The implication of this is that language is not so special as is commonly believed. Language can not be understood as a perfectly exact mathematical manipulation of symbols. Instead it is rather chaotically interpreted based on preconceptions and context, obeying no particular law. In this way it is similar to the other activities of the brain - chaotic and messy, but also creative. Another interesting point is that the brain can learn a language without having any prior understanding of it. What Wittgenstein tries to show in the beginning of his Philosophical Investigations is that it is not possible to explain in a purely algorithmic way how language is learned. Discussing language requires understanding of self-organizing and evolving systems, and not of sequential, logical systems. So then language becomes not the vehicle for an ultimate truth, or something with which to distinguish between rational and irrational beings, but just another technique of evolutionary systems. Language has a role to play, but it does not live separately from a natural understanding of the world.

2005/10/10

Reaction to Google Bomb Paper

Deconstructing Google Bombs
Google bombing is a cool idea that I would like to try once I think of a worthy subject. But the purpose of this paper is to determine whether Google bombing can be considered a "social movement." Apparently some cases are social movements, but some are not. The miserable failure Google bomb is not a social movement because it arose from a general dissatisfaction and not specifically to put Bush's biography at the top of a search for "miserable failure." But the Jew Google bomb was specifically organized in response to the appearance of an anti-Semitic website as the first result of a search for "Jew." I'm not sure if the distinction is so clear-cut though. Is "miserable failure" not a social movement because it reflects an existing state of mind, while "Jew" is because it was a new creation?

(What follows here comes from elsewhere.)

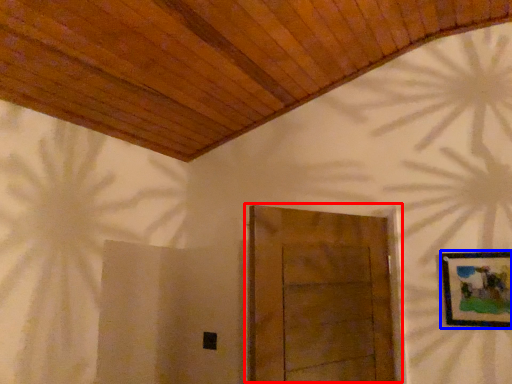
Question: Which object is closer to the camera taking this photo, door (highlighted by a red box) or picture frame (highlighted by a blue box)?

Choices:
 (A) door
 (B) picture frame

Answer: (A)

The issue of who controls media and reality reminded me of The Third Wave, a book which predicts and describes the fall of industrial society and the rise of a new, decentralized society. One interesting topic in the book is the distinction between producer and consumer that industrialism created, which the third wave is supposed to reunite. The Internet is part of that change. Instead of monolithic television stations controlling our representations of reality, media is splitting up into a more democratic form.

Blogs are a relatively new way to bring production back to the people. And Google bombing is a way for groups of loosely connected people to influence the Internet's equivalent of monolithic media producers. That's not necessarily a bad thing. The danger lies in tipping the balance too far from conformity to the side of diversity, where search engines are no longer trusted to provide objective results. Google bombing is an agent of diversity because it increases the number of viewpoints in what makes an objective result. When Google is upholding the objectivity of their search, this underlying conformity enhances the effectiveness of communication; it is a common language. Hopefully Google will remain balanced.

A similar concept is Douglas Adams' idea about communication and the fourth "age of sand" from his speech Is there an Artificial God? There is the conversational one-to-one communication, the hierarchical one-to-many, the democratic many-to-one, and finally the chaotic many-to-many. This many-to-many flavor of communication is now being made possible on a large scale by the Internet. We are still dominated by an industrial one-to-many format by newspapers, television and public education. This separation of production and consumption is unhealthy and stressful. We can't easily do much about the disasters we hear about or the policies of our centralized government. Fixing this problem is the promise of the third wave and the fourth age of sand.